TEAM
Andrey Tvardovskiy, Ph.D., Principal Investigator
Andrey is an Assistant Professor in the Department of Biochemistry and Biophysics and a Core Member of the Epigenetics Institute at the University of Pennsylvania. His research program bridges the fields of proteomics, chromatin biology, and aging, with a focus on decoding the intricate epigenetic circuits that govern genome function and the mechanisms underlying their dysregulation during aging.
Andrey earned his Ph.D. in Biochemistry and Molecular Biology from the University of Southern Denmark, where he developed and applied quantitative mass spectrometry techniques to dissect the molecular complexity and functional interplay of histone post-translational modifications. His doctoral work pioneered the first comprehensive quantitative analysis of lifelong changes in combinatorial histone modification patterns and histone sequence variants, providing insights into potential mechanisms driving chromatin reorganization during aging. As a postdoctoral researcher in the Till Bartke Lab at the Helmholtz Center Munich, Andrey focused on investigating how nuclear proteins decode composite chromatin modification landscapes to orchestrate key genomic processes. His work contributed to the first systematic characterization of how complex modification patterns define and regulate functional chromatin states.

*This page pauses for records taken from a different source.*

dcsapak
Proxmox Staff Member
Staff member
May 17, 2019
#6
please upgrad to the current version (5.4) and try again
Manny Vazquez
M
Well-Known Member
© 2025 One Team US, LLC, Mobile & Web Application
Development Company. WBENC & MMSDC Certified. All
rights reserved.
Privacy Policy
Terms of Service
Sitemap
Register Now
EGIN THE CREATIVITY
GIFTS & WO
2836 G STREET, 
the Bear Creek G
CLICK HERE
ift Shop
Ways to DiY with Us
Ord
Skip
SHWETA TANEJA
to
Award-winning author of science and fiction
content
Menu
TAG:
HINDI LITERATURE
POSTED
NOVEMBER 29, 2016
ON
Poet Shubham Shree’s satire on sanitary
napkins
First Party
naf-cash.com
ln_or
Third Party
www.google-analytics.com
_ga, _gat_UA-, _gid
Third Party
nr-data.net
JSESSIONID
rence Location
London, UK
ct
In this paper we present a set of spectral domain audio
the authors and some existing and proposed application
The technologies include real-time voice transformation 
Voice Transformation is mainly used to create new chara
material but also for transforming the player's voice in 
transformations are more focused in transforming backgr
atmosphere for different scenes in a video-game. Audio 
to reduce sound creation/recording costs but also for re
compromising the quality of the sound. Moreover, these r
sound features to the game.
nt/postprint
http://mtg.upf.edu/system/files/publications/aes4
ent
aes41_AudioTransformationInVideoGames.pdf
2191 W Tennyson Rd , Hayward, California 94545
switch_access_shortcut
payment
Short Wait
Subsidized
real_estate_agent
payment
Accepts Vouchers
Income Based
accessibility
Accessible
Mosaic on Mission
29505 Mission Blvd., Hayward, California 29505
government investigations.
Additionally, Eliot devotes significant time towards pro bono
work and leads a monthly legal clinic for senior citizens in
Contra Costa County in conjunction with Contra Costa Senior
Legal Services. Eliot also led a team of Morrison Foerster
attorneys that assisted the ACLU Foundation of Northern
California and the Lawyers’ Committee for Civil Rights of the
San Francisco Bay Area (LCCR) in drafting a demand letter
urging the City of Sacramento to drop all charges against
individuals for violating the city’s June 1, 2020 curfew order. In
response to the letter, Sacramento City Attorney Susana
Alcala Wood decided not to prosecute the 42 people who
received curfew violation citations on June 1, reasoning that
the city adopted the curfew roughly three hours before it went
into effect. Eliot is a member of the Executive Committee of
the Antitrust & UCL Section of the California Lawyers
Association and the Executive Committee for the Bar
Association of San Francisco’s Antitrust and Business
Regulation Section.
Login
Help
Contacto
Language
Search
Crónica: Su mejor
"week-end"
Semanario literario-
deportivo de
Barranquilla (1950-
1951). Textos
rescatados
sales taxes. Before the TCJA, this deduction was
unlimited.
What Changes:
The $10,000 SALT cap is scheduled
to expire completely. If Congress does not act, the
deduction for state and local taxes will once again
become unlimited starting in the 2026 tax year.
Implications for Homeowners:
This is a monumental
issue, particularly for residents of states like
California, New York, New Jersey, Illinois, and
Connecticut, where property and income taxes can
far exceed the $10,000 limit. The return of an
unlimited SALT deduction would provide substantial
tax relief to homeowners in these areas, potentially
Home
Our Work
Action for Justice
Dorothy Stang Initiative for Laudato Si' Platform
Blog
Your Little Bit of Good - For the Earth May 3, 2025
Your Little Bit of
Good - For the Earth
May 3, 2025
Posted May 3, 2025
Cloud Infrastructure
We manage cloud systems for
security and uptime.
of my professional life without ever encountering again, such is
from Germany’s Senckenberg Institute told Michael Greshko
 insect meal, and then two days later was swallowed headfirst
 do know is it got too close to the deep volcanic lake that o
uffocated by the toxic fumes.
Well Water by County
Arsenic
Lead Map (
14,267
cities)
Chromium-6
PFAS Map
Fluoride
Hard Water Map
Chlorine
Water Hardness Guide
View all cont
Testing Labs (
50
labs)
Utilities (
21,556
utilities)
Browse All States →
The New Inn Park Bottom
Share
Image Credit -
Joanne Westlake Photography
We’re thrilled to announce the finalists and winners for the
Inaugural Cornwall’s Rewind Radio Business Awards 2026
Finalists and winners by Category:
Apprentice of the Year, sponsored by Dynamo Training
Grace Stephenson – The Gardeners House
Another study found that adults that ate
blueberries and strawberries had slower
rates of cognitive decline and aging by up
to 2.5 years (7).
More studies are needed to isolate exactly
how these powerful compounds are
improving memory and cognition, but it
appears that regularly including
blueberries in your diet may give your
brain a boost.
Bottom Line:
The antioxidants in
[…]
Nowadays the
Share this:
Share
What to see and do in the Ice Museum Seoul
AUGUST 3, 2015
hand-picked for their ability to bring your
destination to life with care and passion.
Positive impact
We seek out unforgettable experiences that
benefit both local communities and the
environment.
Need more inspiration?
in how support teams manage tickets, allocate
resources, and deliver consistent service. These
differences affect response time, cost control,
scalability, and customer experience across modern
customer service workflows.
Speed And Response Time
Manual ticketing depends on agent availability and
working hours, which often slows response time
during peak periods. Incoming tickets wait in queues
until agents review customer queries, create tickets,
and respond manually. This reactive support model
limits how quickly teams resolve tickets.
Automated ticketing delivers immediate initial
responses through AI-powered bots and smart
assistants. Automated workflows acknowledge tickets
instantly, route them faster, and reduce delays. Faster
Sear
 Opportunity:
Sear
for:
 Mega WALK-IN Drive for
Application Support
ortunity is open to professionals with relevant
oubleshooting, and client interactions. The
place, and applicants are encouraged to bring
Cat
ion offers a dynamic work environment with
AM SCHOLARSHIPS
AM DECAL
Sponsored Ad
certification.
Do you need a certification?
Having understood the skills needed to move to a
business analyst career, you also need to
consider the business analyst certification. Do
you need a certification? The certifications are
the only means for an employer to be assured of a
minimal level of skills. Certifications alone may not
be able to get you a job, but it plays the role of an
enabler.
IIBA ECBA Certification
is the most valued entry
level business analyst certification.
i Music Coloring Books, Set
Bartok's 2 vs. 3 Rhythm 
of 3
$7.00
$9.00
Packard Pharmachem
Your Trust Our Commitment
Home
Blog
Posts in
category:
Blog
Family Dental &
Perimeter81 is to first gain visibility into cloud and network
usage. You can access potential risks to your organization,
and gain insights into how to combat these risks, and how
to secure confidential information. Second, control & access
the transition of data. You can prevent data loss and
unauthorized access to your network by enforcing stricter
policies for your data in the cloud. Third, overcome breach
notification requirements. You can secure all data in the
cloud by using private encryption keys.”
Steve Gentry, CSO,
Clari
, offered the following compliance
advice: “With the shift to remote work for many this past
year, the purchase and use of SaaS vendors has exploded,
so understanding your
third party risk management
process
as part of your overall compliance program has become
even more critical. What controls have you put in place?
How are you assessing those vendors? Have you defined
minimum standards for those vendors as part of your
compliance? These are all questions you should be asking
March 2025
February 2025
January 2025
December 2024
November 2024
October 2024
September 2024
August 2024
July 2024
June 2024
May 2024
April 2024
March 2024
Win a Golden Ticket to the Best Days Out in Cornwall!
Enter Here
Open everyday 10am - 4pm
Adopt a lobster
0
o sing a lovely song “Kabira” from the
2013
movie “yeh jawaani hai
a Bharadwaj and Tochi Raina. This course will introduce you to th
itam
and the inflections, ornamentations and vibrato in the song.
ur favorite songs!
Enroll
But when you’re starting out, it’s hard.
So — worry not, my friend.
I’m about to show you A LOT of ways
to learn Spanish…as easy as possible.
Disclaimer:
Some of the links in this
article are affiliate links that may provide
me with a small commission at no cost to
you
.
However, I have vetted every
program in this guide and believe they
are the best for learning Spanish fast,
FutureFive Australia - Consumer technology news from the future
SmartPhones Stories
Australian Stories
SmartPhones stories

Dhanunjay Mukhi, Ph.D., Research Associate
Dhanunjay has joined the lab as a Research Associate in May 2025. His work aims at understanding the role of replication-independent histone variants in regulating the genome of non-dividing cells and exploring their potential contribution to epigenomic changes during mammalian aging.
Prior to this role, Dr. Mukhi completed his first postdoctoral fellowship in Dr. Katalin Susztak’s lab at Penn’s Department of Genetics and Medicine, where he investigated the genetic and metabolic basis of kidney disease. He earned his PhD in Biochemistry from the University of Hyderabad and has also conducted research at the University of Pittsburgh, focusing on liver and metabolic disease.
He is passionate about translating high-throughput discoveries into mechanistic insights that drive therapeutic innovation.